**Source material**:
•••

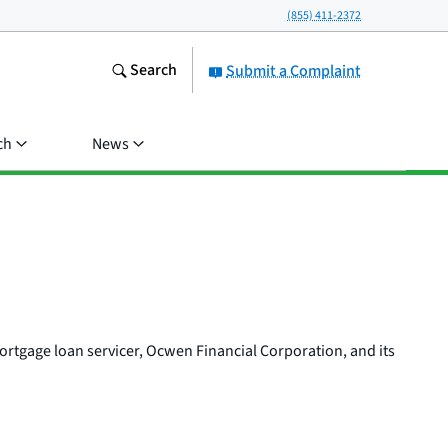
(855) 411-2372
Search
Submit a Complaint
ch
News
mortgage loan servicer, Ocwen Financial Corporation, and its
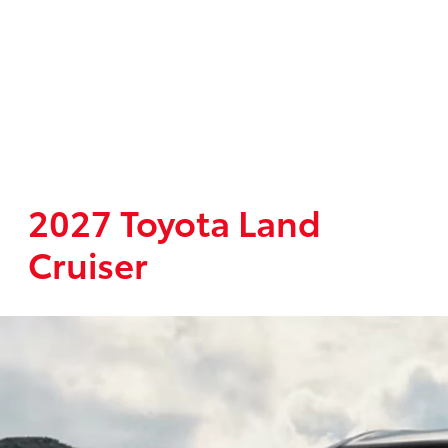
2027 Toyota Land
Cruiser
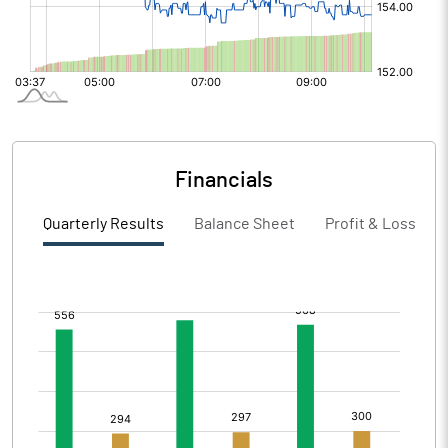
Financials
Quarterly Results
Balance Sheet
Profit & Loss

•••

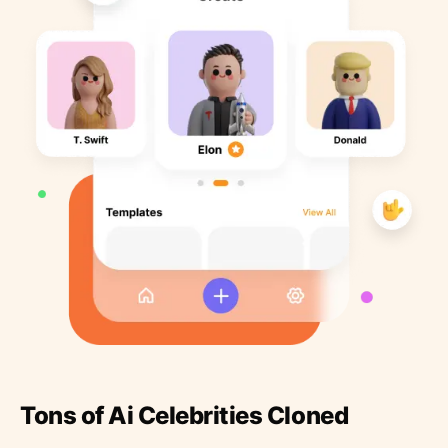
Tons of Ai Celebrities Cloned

•••

**What is being asked**: Find every line in the items above that contains the word "Corporation" and copy each one.

**Response for this exercise**:
mortgage loan servicer, Ocwen Financial Corporation, and its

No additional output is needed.